Bringing this in for a landing, my objections to the World article are two-fold (in this space I have more than 150 words). First, taking the news story in the narrow sense, the article used the words “stolen” and “plagiarism” to describe what happened. An important part of the controversy here in Moscow about the citations surrounded this very point. Is unintentional use of someone else’s material to be described as plagiarism and theft? I have consistently maintained that it is not. We make distinctions about intentionality all the time, and for good reason (e.g. murder/negligent manslaughter).

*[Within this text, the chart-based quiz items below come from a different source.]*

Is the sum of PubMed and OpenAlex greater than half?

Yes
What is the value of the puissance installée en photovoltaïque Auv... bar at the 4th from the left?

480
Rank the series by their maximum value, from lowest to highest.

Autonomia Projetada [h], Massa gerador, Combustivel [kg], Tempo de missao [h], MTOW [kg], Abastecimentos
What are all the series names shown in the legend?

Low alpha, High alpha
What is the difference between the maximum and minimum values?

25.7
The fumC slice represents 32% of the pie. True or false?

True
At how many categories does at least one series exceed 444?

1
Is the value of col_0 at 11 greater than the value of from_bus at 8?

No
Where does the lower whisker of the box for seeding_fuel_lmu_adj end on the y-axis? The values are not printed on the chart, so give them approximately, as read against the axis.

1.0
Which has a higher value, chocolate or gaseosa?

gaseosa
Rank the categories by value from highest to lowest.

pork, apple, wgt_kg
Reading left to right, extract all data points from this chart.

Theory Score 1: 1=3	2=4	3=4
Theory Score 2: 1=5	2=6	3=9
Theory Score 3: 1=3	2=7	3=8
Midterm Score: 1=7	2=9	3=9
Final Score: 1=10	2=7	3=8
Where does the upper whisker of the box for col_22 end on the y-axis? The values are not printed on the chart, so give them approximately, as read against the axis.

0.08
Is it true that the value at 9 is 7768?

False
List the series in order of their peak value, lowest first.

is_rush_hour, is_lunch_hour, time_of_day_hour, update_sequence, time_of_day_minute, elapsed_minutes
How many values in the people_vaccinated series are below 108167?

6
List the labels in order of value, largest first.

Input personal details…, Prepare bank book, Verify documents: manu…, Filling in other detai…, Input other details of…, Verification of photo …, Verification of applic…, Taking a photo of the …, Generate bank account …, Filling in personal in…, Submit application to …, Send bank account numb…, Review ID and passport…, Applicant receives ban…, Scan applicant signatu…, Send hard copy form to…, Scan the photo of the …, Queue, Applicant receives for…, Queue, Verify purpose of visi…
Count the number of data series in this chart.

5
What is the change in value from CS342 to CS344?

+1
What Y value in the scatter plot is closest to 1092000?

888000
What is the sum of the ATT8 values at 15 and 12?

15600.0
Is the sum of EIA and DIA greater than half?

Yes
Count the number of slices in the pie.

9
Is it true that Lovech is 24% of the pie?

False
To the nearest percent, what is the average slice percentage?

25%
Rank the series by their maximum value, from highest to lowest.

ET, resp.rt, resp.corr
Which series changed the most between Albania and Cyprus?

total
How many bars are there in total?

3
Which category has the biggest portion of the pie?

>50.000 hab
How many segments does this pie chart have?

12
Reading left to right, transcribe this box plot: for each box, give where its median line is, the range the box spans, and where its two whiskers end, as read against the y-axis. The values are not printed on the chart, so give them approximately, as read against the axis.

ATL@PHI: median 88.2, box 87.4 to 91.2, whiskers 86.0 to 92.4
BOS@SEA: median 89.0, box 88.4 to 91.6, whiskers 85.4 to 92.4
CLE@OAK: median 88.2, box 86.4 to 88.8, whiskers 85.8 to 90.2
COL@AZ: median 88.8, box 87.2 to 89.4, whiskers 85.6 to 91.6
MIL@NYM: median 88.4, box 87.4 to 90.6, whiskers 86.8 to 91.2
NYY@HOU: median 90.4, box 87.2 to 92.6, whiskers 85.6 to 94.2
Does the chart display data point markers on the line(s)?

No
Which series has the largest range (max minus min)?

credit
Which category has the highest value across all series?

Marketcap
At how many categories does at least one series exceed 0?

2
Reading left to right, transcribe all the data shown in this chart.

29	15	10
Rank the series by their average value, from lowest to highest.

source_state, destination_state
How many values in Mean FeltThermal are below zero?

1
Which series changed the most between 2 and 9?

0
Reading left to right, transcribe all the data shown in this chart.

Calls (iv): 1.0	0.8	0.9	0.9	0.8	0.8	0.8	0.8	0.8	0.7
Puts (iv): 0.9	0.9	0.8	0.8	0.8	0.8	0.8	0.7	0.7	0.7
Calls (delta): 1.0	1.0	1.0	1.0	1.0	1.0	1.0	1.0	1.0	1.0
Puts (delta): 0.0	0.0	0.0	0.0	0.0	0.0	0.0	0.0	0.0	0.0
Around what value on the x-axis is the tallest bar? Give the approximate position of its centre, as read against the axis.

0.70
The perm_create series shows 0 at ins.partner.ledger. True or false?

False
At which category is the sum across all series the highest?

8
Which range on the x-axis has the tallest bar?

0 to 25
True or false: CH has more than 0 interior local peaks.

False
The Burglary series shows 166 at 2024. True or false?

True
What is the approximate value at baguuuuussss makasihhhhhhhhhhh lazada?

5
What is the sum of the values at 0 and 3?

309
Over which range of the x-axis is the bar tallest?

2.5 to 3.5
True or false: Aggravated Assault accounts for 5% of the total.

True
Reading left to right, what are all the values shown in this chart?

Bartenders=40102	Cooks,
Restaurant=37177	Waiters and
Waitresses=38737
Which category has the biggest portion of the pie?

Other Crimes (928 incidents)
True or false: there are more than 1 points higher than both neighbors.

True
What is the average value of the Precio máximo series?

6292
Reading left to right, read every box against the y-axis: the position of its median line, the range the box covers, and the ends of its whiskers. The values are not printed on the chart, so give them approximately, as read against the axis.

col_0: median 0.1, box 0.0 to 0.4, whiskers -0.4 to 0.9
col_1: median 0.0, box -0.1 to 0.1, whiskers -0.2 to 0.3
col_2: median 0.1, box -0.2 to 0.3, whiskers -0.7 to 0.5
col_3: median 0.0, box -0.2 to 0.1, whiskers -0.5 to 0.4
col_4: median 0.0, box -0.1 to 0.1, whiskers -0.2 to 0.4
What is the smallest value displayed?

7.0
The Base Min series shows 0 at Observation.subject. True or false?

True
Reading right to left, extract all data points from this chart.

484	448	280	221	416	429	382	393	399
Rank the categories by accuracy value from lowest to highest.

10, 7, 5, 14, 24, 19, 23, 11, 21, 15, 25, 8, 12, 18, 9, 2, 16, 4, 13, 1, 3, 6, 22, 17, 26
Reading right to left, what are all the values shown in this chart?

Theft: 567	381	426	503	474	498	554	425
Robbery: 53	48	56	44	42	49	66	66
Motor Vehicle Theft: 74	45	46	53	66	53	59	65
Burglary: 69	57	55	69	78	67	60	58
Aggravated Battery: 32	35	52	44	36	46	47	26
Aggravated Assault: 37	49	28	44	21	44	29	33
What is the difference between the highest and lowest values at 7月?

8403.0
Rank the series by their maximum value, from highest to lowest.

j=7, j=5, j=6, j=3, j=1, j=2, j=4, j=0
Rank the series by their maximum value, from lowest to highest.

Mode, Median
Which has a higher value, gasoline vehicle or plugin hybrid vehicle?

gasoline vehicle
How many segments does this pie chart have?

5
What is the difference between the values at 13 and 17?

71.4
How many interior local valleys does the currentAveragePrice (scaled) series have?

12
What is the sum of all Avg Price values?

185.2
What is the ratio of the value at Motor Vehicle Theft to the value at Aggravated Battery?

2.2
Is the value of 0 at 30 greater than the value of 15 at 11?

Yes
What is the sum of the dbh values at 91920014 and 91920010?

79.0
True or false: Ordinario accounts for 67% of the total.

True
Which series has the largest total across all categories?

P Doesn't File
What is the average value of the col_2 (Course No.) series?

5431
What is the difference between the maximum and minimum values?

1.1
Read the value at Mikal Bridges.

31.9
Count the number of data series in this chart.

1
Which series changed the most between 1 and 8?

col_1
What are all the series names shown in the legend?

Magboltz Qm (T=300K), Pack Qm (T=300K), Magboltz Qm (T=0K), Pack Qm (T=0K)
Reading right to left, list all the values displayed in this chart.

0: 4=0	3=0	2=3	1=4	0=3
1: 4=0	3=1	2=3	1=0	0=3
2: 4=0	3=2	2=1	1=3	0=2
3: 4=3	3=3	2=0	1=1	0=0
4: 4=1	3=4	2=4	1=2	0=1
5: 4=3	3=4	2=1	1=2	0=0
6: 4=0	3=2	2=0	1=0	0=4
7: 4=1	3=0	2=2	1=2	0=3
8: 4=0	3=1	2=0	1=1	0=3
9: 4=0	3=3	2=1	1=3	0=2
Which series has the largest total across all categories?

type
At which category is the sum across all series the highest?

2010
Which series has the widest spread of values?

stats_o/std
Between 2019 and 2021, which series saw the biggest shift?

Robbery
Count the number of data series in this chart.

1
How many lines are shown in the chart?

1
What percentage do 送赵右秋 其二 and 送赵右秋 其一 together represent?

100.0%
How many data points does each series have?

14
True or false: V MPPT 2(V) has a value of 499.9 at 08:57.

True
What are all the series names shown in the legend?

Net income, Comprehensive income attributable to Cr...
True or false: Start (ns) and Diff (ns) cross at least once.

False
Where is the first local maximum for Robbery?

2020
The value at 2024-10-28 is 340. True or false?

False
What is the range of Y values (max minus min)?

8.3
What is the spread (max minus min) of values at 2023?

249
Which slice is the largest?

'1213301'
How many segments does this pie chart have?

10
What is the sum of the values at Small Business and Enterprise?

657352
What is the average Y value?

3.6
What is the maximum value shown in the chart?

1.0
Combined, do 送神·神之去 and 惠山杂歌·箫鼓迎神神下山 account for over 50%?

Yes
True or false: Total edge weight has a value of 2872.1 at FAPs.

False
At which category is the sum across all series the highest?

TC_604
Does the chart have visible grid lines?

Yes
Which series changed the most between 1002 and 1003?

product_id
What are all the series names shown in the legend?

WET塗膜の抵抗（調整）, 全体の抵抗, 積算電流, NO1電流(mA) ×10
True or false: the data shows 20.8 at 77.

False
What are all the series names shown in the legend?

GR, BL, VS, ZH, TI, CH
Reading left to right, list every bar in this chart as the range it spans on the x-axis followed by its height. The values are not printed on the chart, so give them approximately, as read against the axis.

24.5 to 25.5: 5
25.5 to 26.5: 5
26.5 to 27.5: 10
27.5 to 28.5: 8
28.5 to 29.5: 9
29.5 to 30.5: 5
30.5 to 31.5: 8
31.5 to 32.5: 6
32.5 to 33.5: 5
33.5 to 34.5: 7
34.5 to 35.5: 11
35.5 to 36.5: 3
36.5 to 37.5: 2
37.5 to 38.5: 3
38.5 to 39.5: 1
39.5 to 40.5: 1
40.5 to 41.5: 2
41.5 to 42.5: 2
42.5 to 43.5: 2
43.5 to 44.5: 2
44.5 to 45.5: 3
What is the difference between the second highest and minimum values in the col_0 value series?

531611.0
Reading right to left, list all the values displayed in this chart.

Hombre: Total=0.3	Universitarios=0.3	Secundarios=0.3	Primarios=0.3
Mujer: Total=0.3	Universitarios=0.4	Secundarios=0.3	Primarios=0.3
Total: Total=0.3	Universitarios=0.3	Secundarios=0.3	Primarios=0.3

To make a distinction between these two is not to praise the manslaughter as a good thing, but to properly distinguish for the sake of maintaining moral proportionality.

Now even if everyone knew that plagiarism admitted of two kinds (plagiarism A and plagiarism B), and everyone knew the difference between them (A is intentional, and B is unintentional), the article stated by direct inference that I and Steve Wilkins were guilty of plagiarism A. The article did this by using the word stolen. Tracy McKenzie “easily recognized the stolen sections because he teaches on the work of Mr. Fogel and Mr. Engerman.” Secondly, even if the intent was to use the word plagiarism in the plagiarism B sense, there were no clear indications in the article that would make a general reader come to that conclusion. A person coming to this story cold has every reason to believe that “Steve Wilkins admitted to stealing certain sections from Fogel and Engerman, on purpose, and then he tried to take the blame for it. Still, Wilson was the editor, and they were both guilty of plagiarism.” The closest the article comes to recognizing any element of “accident” is in the use of the phrase “attribution oversights.” But the word stolen thunders, while oversights whispers. Third, because we here in Moscow have some industrious enemies (a fact not considered carefully enough by World), everyone should know that if we admitted to plagiarism B, our enemies would immediately begin quoting us as having admitted to plagiarism A simpliciter. And the reason for this is that in this instance our enemies don’t want us to be screw-ups. They need us to be wicked. That’s their story, and they’re sticking to it.

And this is the reason the issue of intentionality is so important to us (and to them). Both Steve and I are ministers of the gospel. If either of us intentionally stole the intellectual property of Fogel and Engerman, then we should resign from the ministry. We would be disqualified from our office, having disgraced it. That is the difference between intentional and unintentional in this, and it is not a trifle. It does not matter — if we have been out stealing stereos, automobiles, or ideas — we need to figure out another way to feed our families.

My second objection to the article was anticipated in my letter to Joel Belz. The article did not take into account the context of the controversy, even though I had notified World that this context was most necessary for understanding it. Now the question may be raised; in what significant way has my concern in that letter not been validated by events?

I certainly do not want to have a hissy fit scene with World. I do not want to be discussing this with them in public at all. I attempted to deal with it privately beforehand. But here we now are. And I do believe that they have wronged Steve Wilkins and me by assuming intellectual theft as an established fact, and not recording in the story our denials that we did any such thing. And this is not an insignificant issue.